Asas-asas ekstradisi tersebut, antara lain :

1. Asas kejahatan ganda atau doble criminality

Maksudnya adalah kejahatan yang dijadikan sebagai dasar untuk meminta penyerahan adalah merupakan kejahatan atau peristiwa pidana menurut sistem hukum kedua pihak. Jika asas ini tidak dipatuhi, maka penyerahan harus tidak dilakukan. Penolakan itu berarti, sipelaku yang diminta itu mendapat perlindungan dari negara-diminta. Hal ini sudah sepantasnya, sebab seorang tidak boleh bertindak atau dihukum terhadap perbuatannya yang tidak melanggar hukum negara tempatnya berada. Hanya orang yang diduga telah melakukan kejahatan yang termasuk dalam ruang lingkup perjanjian ektradisi sajalah yang dapat diminta penyerahan.
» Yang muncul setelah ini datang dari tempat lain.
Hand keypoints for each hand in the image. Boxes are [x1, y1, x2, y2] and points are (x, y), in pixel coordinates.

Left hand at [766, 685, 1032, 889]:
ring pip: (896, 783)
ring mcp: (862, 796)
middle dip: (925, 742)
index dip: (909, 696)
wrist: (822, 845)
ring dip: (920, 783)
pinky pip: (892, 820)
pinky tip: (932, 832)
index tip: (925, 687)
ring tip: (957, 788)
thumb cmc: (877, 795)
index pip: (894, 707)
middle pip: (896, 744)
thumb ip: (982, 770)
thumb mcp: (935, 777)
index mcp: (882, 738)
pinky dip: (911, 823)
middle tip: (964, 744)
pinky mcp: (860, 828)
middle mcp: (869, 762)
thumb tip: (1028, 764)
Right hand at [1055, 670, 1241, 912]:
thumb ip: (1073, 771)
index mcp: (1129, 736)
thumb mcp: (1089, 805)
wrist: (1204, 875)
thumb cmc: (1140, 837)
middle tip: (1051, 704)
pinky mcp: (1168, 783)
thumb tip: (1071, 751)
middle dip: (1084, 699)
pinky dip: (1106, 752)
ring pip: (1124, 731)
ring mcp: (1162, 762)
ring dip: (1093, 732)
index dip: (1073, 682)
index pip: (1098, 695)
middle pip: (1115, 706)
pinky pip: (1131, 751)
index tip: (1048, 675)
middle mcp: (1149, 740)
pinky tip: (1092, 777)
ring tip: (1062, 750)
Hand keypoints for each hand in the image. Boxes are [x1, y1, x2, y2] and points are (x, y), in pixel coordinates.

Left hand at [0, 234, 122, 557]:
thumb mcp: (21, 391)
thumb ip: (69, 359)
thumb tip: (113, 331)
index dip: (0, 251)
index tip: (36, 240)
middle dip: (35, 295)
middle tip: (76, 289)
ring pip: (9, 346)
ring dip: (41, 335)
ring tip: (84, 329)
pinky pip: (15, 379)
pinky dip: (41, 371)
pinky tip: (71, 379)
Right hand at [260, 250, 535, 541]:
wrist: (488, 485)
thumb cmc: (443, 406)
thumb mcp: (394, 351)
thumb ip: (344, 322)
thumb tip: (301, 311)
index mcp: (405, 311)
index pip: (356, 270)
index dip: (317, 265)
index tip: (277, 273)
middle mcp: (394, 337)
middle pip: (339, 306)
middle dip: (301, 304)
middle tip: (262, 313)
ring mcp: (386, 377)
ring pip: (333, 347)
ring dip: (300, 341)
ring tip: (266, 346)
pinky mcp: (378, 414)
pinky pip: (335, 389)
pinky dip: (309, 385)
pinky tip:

Sedangkan kejahatan yang berada diluar ruang lingkup perjanjian ektradisi tidak bisa dijadikan dasar untuk meminta penyerahan meskipun memenuhi asas kejahatan ganda.

2. Asas kekhusussan atau spesialitas

Asas ini memberikan perlindunga kepada pelaku kejahatan , sebab asas ini membatasi hak dan wewenang negara peminta untuk mengadili dan menghukumnya, yaitu penyerahan. Apabila negara peminta juga mengadili orang tersebut atas kejahatan lain selain daripada kejahatan tersebut, maka orang yang bersangkutan atau negara yang diminta dapat mengajukan protes dan meminta kembali orang tersebut.

3. Asas tidak menyerahkan pelaku kejahatan politik

Kejahatan politik meiliki tempat pengaturan tersendiri di dalam perjanjian-perjanjian dan perundang-undangan tentang ekstradisi


4. Asas tidak menyerahkan warga negara

Diberikannya kekuasaan kepada suatu negara untuk tidak menyerahkan warga negaranya, berdasarkan atas suatu pertimbangan bahwa negara berkewajiban untuk memberikan perlindungan kepada setiap warga negaranya

5. Asas Non Bis Idem

Seorang tidak boleh diadili lebih dari sekali atas kejahatan yang sama.

6. Asas kedaluwarsa

Apabila suatu kejadian hukum sudah terlalu lama dan tetap dibiarkan oleh semua pihak, sehingga sudah dilupakan orang, dan dalam jangka waktu tertentu sudah tidak bisa diapa-apakan lagi. Mengenai berapa lama waktu itu tergantung pada setiap sistem hukum.